Todd Reynolds, violin, with electronic processing; Members of the Yale Philharmonia, Julian Pellicano, conductor; The Berkeley Gamelan, Daniel Schmidt, director; Ingram Marshall, gambuh (Balinese flute), Serge synthesizer, live electronic processing
The pieces on this recording span almost three decades and represent the principal threads that have run through Ingram Marshall's (b 1942) work: his remarkable skill in using electronics to create expressive and voluptuously beautiful pieces; the influence of Indonesian music, particularly in the slowed-down sense of time and melodic repetition; a thorough knowledge of some of the most stirring and poignant compositions of the Western tradition, especially Sibelius and Bach; and the hovering presence of Charles Ives, particularly his use of quotation and juxtaposition of seemingly unrelated elements.

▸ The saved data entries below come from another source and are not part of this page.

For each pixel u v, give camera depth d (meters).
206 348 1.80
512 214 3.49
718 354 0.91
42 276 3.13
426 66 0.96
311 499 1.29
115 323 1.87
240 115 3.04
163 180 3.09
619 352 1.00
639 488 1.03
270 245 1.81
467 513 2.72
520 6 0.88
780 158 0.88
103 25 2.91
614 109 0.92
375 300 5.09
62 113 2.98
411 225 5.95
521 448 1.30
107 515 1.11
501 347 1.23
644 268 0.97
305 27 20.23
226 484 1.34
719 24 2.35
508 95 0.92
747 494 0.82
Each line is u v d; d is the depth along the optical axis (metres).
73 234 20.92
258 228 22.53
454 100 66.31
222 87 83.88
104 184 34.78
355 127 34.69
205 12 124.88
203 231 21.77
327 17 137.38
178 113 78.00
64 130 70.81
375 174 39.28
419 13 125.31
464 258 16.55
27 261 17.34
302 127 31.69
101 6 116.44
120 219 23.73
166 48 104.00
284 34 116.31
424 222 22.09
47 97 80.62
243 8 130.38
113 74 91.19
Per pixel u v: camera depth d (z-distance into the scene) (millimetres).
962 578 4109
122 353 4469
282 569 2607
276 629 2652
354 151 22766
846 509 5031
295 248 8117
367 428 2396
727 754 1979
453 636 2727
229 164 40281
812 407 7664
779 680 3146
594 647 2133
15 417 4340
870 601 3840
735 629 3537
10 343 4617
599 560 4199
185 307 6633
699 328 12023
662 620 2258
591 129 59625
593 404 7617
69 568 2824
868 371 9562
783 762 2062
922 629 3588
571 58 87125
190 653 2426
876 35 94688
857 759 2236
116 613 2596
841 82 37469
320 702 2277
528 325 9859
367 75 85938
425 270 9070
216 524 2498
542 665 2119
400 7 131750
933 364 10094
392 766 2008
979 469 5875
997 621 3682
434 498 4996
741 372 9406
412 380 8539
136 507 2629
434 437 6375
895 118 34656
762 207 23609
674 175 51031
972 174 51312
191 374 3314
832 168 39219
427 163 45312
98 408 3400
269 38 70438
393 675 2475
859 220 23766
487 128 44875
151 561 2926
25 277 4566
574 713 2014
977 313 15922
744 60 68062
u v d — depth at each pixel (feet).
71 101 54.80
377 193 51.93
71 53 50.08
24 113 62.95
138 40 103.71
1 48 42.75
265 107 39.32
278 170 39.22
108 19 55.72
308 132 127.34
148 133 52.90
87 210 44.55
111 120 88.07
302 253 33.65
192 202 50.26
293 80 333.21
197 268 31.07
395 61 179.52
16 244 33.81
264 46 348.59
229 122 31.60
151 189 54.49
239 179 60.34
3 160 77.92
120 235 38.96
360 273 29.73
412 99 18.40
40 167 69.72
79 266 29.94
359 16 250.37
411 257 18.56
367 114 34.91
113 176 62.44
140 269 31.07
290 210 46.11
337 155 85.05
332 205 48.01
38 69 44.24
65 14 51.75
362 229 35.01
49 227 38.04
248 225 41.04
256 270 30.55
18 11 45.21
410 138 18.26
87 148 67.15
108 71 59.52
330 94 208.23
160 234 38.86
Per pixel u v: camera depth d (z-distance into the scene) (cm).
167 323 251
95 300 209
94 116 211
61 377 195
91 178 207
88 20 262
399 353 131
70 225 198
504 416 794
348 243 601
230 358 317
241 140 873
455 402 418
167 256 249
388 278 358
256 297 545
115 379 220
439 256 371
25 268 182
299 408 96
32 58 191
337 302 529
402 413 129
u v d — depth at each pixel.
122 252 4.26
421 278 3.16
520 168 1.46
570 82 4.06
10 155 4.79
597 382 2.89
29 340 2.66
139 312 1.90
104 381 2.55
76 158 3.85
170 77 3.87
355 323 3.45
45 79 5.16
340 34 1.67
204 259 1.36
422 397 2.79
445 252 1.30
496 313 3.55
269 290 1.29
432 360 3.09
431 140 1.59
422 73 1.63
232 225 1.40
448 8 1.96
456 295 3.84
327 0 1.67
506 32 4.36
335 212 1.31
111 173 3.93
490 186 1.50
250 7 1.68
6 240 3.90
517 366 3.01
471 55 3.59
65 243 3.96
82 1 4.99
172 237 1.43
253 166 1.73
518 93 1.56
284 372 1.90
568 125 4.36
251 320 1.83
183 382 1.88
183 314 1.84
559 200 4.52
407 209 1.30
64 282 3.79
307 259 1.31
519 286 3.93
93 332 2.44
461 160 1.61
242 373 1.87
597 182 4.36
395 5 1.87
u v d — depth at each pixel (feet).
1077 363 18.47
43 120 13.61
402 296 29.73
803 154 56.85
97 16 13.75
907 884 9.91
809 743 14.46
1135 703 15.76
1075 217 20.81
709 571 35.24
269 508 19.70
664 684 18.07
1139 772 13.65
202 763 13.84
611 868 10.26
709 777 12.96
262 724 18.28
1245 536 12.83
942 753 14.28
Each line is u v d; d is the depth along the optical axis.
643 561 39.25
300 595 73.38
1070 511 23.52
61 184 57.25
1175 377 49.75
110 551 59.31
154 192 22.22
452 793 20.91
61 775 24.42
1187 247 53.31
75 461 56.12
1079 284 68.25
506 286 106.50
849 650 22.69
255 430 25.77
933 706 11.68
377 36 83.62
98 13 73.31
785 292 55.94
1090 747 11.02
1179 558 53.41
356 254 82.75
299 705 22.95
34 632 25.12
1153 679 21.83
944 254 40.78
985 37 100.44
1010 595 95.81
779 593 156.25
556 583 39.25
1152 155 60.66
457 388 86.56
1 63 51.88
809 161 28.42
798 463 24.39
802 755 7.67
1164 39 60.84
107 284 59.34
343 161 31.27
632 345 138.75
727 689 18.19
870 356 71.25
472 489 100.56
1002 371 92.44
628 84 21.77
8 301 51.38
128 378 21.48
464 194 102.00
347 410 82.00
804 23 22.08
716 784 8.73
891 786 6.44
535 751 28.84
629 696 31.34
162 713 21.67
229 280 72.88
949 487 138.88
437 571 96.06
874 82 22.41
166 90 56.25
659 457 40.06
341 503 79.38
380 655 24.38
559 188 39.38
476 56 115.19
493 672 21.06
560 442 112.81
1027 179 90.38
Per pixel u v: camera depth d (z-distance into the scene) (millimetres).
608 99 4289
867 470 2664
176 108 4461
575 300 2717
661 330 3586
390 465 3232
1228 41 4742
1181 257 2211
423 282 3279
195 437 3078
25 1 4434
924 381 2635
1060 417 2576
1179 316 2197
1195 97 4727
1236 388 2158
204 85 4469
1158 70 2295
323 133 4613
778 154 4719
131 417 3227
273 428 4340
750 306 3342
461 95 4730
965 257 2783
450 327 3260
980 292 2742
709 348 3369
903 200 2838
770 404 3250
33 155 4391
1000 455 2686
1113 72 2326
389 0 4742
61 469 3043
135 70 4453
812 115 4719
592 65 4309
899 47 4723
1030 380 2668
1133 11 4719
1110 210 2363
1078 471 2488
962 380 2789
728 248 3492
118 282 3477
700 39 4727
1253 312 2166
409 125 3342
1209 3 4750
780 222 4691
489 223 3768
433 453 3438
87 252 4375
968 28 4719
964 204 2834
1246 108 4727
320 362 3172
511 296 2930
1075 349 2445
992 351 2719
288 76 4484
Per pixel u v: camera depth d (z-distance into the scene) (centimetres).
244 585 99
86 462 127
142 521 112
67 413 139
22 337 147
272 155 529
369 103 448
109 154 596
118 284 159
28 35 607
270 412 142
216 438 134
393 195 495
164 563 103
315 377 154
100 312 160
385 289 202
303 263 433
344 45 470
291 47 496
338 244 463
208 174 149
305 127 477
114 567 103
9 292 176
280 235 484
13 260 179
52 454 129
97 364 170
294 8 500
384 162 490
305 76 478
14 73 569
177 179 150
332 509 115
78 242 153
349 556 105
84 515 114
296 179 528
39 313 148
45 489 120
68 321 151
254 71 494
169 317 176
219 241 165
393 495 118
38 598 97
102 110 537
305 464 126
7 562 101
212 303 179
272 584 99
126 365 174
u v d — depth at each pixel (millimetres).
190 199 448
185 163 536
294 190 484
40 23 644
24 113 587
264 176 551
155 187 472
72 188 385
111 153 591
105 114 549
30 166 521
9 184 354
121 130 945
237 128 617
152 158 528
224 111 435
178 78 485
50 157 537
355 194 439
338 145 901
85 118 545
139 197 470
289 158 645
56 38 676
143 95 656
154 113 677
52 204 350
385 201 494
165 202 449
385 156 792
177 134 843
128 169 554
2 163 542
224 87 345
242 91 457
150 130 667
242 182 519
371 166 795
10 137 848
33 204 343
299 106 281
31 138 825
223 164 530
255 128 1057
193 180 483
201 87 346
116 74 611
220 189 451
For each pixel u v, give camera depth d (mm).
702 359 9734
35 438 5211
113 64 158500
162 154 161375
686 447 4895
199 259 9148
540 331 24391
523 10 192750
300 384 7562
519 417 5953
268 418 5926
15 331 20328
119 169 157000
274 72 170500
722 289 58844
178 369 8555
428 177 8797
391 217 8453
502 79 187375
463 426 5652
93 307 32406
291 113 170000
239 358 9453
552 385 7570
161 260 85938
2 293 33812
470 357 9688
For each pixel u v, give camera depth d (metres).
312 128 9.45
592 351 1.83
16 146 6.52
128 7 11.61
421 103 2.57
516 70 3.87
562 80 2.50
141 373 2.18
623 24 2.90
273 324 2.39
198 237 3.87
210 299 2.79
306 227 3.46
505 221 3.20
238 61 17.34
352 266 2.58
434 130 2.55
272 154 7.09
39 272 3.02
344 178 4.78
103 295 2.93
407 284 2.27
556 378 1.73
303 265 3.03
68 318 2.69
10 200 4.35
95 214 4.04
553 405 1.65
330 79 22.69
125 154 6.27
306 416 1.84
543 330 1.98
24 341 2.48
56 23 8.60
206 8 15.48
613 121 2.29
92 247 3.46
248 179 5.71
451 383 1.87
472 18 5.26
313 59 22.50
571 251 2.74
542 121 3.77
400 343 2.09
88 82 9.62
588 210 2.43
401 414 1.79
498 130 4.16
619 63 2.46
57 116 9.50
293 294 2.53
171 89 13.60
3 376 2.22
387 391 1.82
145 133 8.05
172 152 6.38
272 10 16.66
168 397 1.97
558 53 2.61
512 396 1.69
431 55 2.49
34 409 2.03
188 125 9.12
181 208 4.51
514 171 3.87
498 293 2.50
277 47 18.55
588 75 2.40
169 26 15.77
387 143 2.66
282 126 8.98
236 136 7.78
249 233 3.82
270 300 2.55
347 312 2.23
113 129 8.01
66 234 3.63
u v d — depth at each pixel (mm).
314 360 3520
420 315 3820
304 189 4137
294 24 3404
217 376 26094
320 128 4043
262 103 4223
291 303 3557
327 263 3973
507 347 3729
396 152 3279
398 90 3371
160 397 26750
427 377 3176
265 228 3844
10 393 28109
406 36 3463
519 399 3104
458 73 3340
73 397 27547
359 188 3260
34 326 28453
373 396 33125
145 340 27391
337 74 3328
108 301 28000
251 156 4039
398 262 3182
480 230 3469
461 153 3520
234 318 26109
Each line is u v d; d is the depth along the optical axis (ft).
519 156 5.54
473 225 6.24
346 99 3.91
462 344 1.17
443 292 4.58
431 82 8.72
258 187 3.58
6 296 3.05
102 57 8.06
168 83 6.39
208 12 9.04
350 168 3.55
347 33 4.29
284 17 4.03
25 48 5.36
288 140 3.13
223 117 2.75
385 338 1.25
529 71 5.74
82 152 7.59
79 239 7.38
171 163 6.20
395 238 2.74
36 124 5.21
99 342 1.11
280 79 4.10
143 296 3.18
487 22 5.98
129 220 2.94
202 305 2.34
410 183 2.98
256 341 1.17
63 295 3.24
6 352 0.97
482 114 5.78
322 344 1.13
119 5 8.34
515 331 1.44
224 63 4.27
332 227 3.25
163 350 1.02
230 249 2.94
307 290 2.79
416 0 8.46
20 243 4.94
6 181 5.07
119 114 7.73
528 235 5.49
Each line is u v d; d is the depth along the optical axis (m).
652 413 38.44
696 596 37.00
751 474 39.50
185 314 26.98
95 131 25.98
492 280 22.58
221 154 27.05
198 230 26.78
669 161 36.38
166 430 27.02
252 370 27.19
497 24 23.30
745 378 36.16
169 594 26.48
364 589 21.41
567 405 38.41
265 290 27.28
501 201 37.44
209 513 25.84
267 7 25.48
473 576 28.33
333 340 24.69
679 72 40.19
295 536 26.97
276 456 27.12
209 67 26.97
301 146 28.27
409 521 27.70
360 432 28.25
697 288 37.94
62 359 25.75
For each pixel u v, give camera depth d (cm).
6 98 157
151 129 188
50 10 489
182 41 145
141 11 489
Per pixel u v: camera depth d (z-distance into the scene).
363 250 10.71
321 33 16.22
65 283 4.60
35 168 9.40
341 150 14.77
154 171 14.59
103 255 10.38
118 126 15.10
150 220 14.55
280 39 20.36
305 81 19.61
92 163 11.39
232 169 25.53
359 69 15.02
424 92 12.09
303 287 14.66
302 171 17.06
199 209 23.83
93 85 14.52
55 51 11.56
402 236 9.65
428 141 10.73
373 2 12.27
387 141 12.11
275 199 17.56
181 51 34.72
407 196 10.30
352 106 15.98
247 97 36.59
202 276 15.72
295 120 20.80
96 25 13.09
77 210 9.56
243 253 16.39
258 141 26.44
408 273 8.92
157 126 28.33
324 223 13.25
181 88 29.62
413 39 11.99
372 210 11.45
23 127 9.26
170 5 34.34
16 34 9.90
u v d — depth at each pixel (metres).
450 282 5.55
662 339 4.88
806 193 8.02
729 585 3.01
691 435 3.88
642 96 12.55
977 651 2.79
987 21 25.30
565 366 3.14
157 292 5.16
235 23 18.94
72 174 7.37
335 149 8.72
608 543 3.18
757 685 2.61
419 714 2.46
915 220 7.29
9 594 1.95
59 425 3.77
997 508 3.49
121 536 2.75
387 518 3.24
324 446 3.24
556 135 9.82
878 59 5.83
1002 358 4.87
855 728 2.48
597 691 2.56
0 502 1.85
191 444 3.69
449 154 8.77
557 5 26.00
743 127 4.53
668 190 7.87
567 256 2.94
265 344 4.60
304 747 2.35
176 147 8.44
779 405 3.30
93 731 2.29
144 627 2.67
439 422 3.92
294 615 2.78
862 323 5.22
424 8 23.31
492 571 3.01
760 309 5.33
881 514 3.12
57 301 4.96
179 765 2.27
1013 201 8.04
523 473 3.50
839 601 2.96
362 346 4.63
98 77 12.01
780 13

This program can be thought of as an archeological dig, flowing in reverse chronological order from a recent work to one of the composer's earliest. They range from the dramatic and gripping 2002 work relating to a horrible event in New York City to a timeless ethereal 1976 piece relating to an idyllic period in Indonesia.
Along with these dynamic contrasts, there's surprising consistency: Marshall's lifelong efforts to combine electronics with instruments and to render them with warmth and expressivity; but moreover, his extraordinary ability to capture profound human feeling and create works of poignancy and depth.